Pinya fabric in Tiño apparel #!
Tiño’s suits come in various fabrics, and they use a blended piña material in between as a canvas that gives the jacket its shape. Photographs by Aurelio Icasiano III

“We tried using it in the coat. The construction of the jackets is our innovation,” says Eileen Ramirez, founder and CEO of Tiño Group, a multi-brand clothing company that deals in bespoke, made-to-measure, and retail.

Ramirez says she got the idea after learning how much biowaste the Philippines produces and thought that, in her own way, she could contribute to its reduction.

Piña Canvas: A Local Touch for Bespoke Suits

Tiño uses a pineapple-polyester blend sandwiched between the layers of their suits. Today, it is their preferred material for suit canvas, though some clients, Ramirez says, still go with the traditional horsehair canvas from Italy.

Pinya fabric in Tiño apparel #2
At the boutique is a safari jacket made completely out of a blended piña fabric. An iconic piece of menswear given a local touch

But Tiño has tried its hand at using it as a main fabric as well. On display at the corner of their Makati boutique is a safari jacket made entirely from a blended piña fabric.

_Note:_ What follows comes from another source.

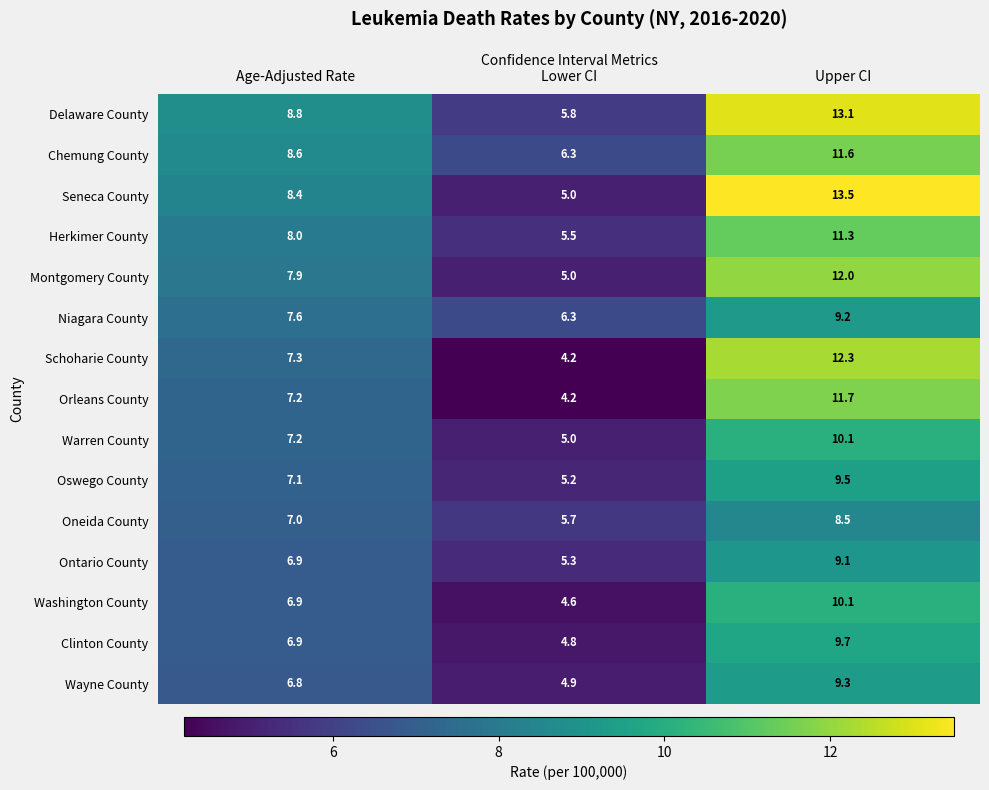

What is the approximate value of Oneida County at Upper CI?

8.5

As far as style goes, the safari jacket suits the fabric well. It was originally intended as a utilitarian piece of outerwear for the climate in Africa and was naturally made out of breathable fabrics. Ernest Hemingway and Hunter S. Thompson—legendary rogues in the literary world—have both worn it, giving it a sense of adventure and a bit of edge. However, in contemporary fashion, it functions primarily as an urban casual item that can be styled either formally or informally. 

“It’s not going to compete in terms of designs…color patterns, texture. I think it would still need a lot of product development,“ Ramirez says of the fabric.

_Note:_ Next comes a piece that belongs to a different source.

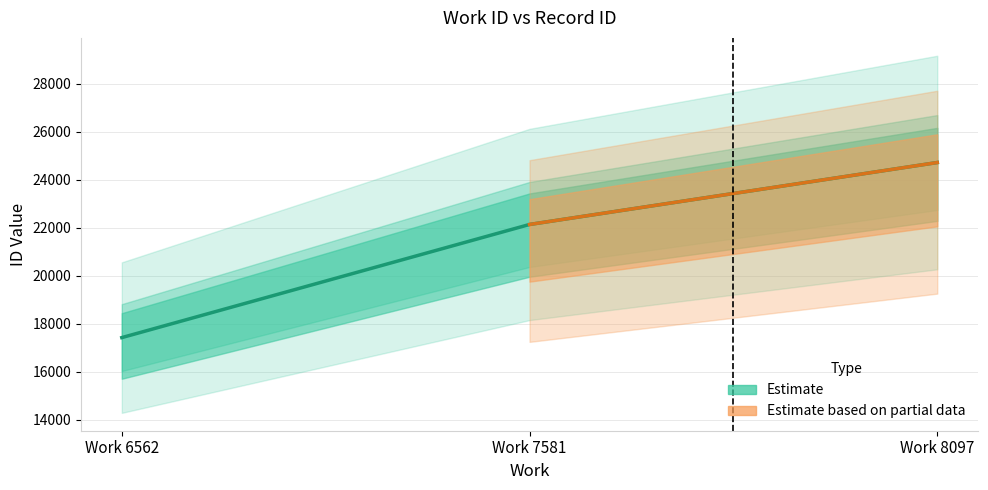

The value at Work 8097 is 41806. True or false?

False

But looking at the jacket in their boutique—an iconic piece of menswear given a local touch—it’s already getting somewhere.

It may be a while yet before we see piña being embraced for fashion on a larger scale. For now, we’re seeing it in cutting-edge streetwear and tailored casuals—already a long way from the formal outfits it’s normally reserved for. Research and development on the material is still ongoing, so we may not have to wait too long to see where it goes from here.

 
 

Piña fabric has gone beyond the barong and is making its way to casual wear.